REQUIREMENT » Repeat each entry exactly; omit all pictures.

Items listed in a dataset »

____________________

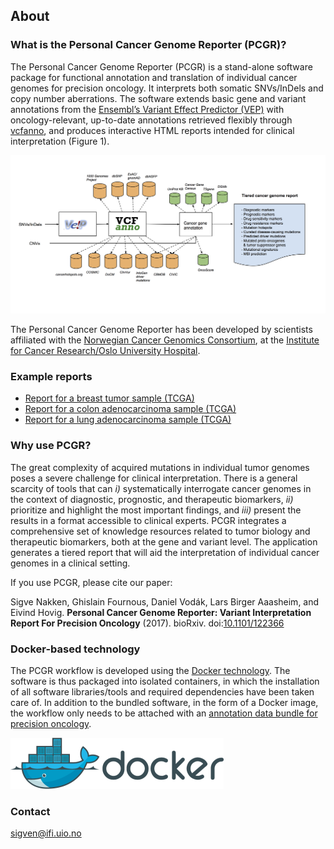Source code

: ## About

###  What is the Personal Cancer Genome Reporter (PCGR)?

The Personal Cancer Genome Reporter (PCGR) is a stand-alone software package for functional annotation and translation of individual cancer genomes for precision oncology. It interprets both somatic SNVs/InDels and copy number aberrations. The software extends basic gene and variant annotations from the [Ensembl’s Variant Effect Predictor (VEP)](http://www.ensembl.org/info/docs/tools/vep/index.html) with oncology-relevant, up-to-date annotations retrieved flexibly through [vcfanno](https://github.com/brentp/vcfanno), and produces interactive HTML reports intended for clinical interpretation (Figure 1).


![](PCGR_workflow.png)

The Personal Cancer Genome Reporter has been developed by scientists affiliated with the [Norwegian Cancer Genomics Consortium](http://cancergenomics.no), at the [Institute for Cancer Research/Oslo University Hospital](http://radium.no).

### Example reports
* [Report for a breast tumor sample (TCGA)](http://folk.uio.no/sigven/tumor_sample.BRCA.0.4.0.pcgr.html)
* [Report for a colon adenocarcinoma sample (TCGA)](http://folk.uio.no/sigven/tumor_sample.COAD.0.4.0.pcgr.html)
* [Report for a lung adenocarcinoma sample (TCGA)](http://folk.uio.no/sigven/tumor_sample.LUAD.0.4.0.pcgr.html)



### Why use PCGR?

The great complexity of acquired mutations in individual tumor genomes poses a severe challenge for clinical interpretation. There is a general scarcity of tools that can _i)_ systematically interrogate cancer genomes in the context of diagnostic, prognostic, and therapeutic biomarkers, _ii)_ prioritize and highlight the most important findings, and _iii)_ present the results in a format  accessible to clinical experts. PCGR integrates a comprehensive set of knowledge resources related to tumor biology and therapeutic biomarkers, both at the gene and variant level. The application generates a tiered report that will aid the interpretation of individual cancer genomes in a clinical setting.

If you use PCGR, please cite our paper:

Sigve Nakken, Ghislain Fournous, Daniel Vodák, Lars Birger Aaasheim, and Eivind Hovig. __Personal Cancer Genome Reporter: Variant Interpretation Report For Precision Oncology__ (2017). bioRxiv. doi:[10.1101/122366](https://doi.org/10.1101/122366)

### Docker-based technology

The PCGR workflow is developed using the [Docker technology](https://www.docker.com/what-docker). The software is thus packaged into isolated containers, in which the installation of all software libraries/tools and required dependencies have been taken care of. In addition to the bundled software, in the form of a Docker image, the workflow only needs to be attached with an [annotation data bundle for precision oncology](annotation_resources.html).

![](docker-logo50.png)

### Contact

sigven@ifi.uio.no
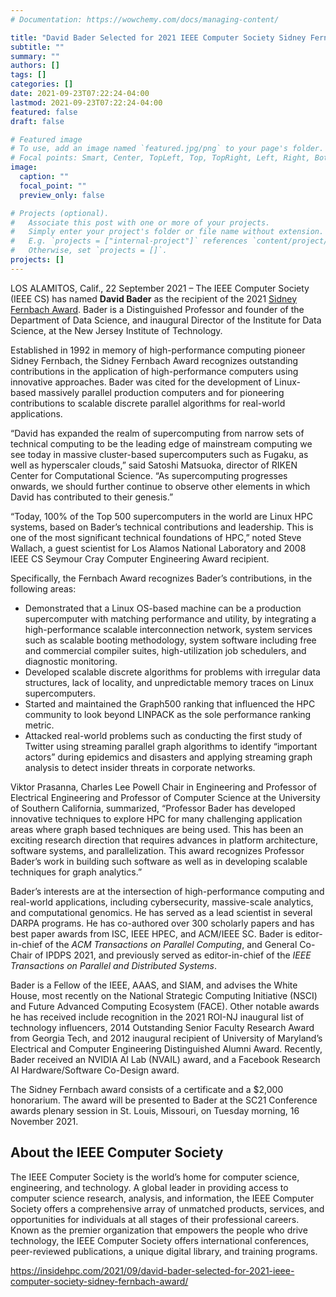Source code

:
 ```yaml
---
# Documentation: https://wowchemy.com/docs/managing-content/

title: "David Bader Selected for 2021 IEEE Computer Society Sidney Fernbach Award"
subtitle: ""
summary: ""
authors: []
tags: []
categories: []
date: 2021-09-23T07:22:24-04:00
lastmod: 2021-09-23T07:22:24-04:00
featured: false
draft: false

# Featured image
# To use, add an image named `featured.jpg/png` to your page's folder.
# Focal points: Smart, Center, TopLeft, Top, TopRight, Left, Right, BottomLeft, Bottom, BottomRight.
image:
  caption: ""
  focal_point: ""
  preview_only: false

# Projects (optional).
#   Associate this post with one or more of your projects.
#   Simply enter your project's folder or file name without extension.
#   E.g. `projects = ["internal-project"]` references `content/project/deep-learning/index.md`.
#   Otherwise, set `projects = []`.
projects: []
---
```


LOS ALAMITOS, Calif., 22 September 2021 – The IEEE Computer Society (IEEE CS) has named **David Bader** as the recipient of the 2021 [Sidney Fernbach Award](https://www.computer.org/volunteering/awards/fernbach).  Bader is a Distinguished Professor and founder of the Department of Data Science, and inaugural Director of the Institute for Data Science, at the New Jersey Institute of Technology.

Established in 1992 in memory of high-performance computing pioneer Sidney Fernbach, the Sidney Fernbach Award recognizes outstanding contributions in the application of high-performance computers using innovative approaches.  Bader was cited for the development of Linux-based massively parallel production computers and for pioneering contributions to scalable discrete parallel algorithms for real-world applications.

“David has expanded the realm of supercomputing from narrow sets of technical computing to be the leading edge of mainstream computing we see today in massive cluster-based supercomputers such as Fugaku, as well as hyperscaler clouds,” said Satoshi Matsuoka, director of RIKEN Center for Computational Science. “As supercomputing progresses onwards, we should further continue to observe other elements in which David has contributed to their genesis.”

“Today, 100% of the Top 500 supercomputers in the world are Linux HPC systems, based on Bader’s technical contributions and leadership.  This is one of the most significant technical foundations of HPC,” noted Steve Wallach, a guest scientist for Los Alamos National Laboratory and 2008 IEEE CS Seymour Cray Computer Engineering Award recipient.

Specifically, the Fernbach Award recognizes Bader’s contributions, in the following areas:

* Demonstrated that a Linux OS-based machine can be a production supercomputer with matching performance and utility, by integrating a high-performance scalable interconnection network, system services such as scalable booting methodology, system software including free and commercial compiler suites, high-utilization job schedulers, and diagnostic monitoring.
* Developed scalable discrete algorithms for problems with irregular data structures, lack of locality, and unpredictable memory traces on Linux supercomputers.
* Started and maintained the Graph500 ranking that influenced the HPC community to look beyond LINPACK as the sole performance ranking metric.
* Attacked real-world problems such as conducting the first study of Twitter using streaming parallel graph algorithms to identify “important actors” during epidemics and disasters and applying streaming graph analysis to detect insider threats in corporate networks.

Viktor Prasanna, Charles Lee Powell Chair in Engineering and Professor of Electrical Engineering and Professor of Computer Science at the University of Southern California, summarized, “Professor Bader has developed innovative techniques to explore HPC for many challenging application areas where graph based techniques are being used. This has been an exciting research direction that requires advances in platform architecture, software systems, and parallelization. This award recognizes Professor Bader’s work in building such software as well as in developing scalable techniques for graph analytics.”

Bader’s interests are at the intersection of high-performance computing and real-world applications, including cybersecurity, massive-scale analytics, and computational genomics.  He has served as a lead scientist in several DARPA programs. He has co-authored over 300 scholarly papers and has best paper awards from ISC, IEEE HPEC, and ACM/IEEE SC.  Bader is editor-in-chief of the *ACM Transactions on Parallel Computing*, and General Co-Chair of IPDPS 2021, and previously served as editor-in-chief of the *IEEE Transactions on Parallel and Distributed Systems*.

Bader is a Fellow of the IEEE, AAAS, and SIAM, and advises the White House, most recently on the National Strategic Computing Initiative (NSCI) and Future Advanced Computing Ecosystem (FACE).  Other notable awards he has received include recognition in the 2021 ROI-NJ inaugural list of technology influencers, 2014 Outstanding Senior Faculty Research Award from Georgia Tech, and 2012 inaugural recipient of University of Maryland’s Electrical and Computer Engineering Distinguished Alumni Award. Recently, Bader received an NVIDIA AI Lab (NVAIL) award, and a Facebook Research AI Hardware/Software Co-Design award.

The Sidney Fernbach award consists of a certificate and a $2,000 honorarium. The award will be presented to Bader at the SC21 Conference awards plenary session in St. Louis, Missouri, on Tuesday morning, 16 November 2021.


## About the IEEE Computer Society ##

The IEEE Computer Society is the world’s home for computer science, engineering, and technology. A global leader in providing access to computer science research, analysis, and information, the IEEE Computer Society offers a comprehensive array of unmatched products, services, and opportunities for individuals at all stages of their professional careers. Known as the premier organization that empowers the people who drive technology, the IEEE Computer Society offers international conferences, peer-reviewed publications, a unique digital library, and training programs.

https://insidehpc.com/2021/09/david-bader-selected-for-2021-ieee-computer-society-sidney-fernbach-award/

____________________

RESULT OF THIS EXERCISE »
Source code

: ## About

###  What is the Personal Cancer Genome Reporter (PCGR)?

The Personal Cancer Genome Reporter (PCGR) is a stand-alone software package for functional annotation and translation of individual cancer genomes for precision oncology. It interprets both somatic SNVs/InDels and copy number aberrations. The software extends basic gene and variant annotations from the [Ensembl’s Variant Effect Predictor (VEP)](http://www.ensembl.org/info/docs/tools/vep/index.html) with oncology-relevant, up-to-date annotations retrieved flexibly through [vcfanno](https://github.com/brentp/vcfanno), and produces interactive HTML reports intended for clinical interpretation (Figure 1).


![](PCGR_workflow.png)

The Personal Cancer Genome Reporter has been developed by scientists affiliated with the [Norwegian Cancer Genomics Consortium](http://cancergenomics.no), at the [Institute for Cancer Research/Oslo University Hospital](http://radium.no).

### Example reports
* [Report for a breast tumor sample (TCGA)](http://folk.uio.no/sigven/tumor_sample.BRCA.0.4.0.pcgr.html)
* [Report for a colon adenocarcinoma sample (TCGA)](http://folk.uio.no/sigven/tumor_sample.COAD.0.4.0.pcgr.html)
* [Report for a lung adenocarcinoma sample (TCGA)](http://folk.uio.no/sigven/tumor_sample.LUAD.0.4.0.pcgr.html)



### Why use PCGR?

The great complexity of acquired mutations in individual tumor genomes poses a severe challenge for clinical interpretation. There is a general scarcity of tools that can _i)_ systematically interrogate cancer genomes in the context of diagnostic, prognostic, and therapeutic biomarkers, _ii)_ prioritize and highlight the most important findings, and _iii)_ present the results in a format  accessible to clinical experts. PCGR integrates a comprehensive set of knowledge resources related to tumor biology and therapeutic biomarkers, both at the gene and variant level. The application generates a tiered report that will aid the interpretation of individual cancer genomes in a clinical setting.

If you use PCGR, please cite our paper:

Sigve Nakken, Ghislain Fournous, Daniel Vodák, Lars Birger Aaasheim, and Eivind Hovig. __Personal Cancer Genome Reporter: Variant Interpretation Report For Precision Oncology__ (2017). bioRxiv. doi:[10.1101/122366](https://doi.org/10.1101/122366)

### Docker-based technology

The PCGR workflow is developed using the [Docker technology](https://www.docker.com/what-docker). The software is thus packaged into isolated containers, in which the installation of all software libraries/tools and required dependencies have been taken care of. In addition to the bundled software, in the form of a Docker image, the workflow only needs to be attached with an [annotation data bundle for precision oncology](annotation_resources.html).

![](docker-logo50.png)

### Contact

sigven@ifi.uio.no
Source code

:
 ```yaml
---
# Documentation: https://wowchemy.com/docs/managing-content/

title: "David Bader Selected for 2021 IEEE Computer Society Sidney Fernbach Award"
subtitle: ""
summary: ""
authors: []
tags: []
categories: []
date: 2021-09-23T07:22:24-04:00
lastmod: 2021-09-23T07:22:24-04:00
featured: false
draft: false

# Featured image
# To use, add an image named `featured.jpg/png` to your page's folder.
# Focal points: Smart, Center, TopLeft, Top, TopRight, Left, Right, BottomLeft, Bottom, BottomRight.
image:
  caption: ""
  focal_point: ""
  preview_only: false

# Projects (optional).
#   Associate this post with one or more of your projects.
#   Simply enter your project's folder or file name without extension.
#   E.g. `projects = ["internal-project"]` references `content/project/deep-learning/index.md`.
#   Otherwise, set `projects = []`.
projects: []
---
```


LOS ALAMITOS, Calif., 22 September 2021 – The IEEE Computer Society (IEEE CS) has named **David Bader** as the recipient of the 2021 [Sidney Fernbach Award](https://www.computer.org/volunteering/awards/fernbach).  Bader is a Distinguished Professor and founder of the Department of Data Science, and inaugural Director of the Institute for Data Science, at the New Jersey Institute of Technology.

Established in 1992 in memory of high-performance computing pioneer Sidney Fernbach, the Sidney Fernbach Award recognizes outstanding contributions in the application of high-performance computers using innovative approaches.  Bader was cited for the development of Linux-based massively parallel production computers and for pioneering contributions to scalable discrete parallel algorithms for real-world applications.

“David has expanded the realm of supercomputing from narrow sets of technical computing to be the leading edge of mainstream computing we see today in massive cluster-based supercomputers such as Fugaku, as well as hyperscaler clouds,” said Satoshi Matsuoka, director of RIKEN Center for Computational Science. “As supercomputing progresses onwards, we should further continue to observe other elements in which David has contributed to their genesis.”

“Today, 100% of the Top 500 supercomputers in the world are Linux HPC systems, based on Bader’s technical contributions and leadership.  This is one of the most significant technical foundations of HPC,” noted Steve Wallach, a guest scientist for Los Alamos National Laboratory and 2008 IEEE CS Seymour Cray Computer Engineering Award recipient.

Specifically, the Fernbach Award recognizes Bader’s contributions, in the following areas:

* Demonstrated that a Linux OS-based machine can be a production supercomputer with matching performance and utility, by integrating a high-performance scalable interconnection network, system services such as scalable booting methodology, system software including free and commercial compiler suites, high-utilization job schedulers, and diagnostic monitoring.
* Developed scalable discrete algorithms for problems with irregular data structures, lack of locality, and unpredictable memory traces on Linux supercomputers.
* Started and maintained the Graph500 ranking that influenced the HPC community to look beyond LINPACK as the sole performance ranking metric.
* Attacked real-world problems such as conducting the first study of Twitter using streaming parallel graph algorithms to identify “important actors” during epidemics and disasters and applying streaming graph analysis to detect insider threats in corporate networks.

Viktor Prasanna, Charles Lee Powell Chair in Engineering and Professor of Electrical Engineering and Professor of Computer Science at the University of Southern California, summarized, “Professor Bader has developed innovative techniques to explore HPC for many challenging application areas where graph based techniques are being used. This has been an exciting research direction that requires advances in platform architecture, software systems, and parallelization. This award recognizes Professor Bader’s work in building such software as well as in developing scalable techniques for graph analytics.”

Bader’s interests are at the intersection of high-performance computing and real-world applications, including cybersecurity, massive-scale analytics, and computational genomics.  He has served as a lead scientist in several DARPA programs. He has co-authored over 300 scholarly papers and has best paper awards from ISC, IEEE HPEC, and ACM/IEEE SC.  Bader is editor-in-chief of the *ACM Transactions on Parallel Computing*, and General Co-Chair of IPDPS 2021, and previously served as editor-in-chief of the *IEEE Transactions on Parallel and Distributed Systems*.

Bader is a Fellow of the IEEE, AAAS, and SIAM, and advises the White House, most recently on the National Strategic Computing Initiative (NSCI) and Future Advanced Computing Ecosystem (FACE).  Other notable awards he has received include recognition in the 2021 ROI-NJ inaugural list of technology influencers, 2014 Outstanding Senior Faculty Research Award from Georgia Tech, and 2012 inaugural recipient of University of Maryland’s Electrical and Computer Engineering Distinguished Alumni Award. Recently, Bader received an NVIDIA AI Lab (NVAIL) award, and a Facebook Research AI Hardware/Software Co-Design award.

The Sidney Fernbach award consists of a certificate and a $2,000 honorarium. The award will be presented to Bader at the SC21 Conference awards plenary session in St. Louis, Missouri, on Tuesday morning, 16 November 2021.


## About the IEEE Computer Society ##

The IEEE Computer Society is the world’s home for computer science, engineering, and technology. A global leader in providing access to computer science research, analysis, and information, the IEEE Computer Society offers a comprehensive array of unmatched products, services, and opportunities for individuals at all stages of their professional careers. Known as the premier organization that empowers the people who drive technology, the IEEE Computer Society offers international conferences, peer-reviewed publications, a unique digital library, and training programs.

https://insidehpc.com/2021/09/david-bader-selected-for-2021-ieee-computer-society-sidney-fernbach-award/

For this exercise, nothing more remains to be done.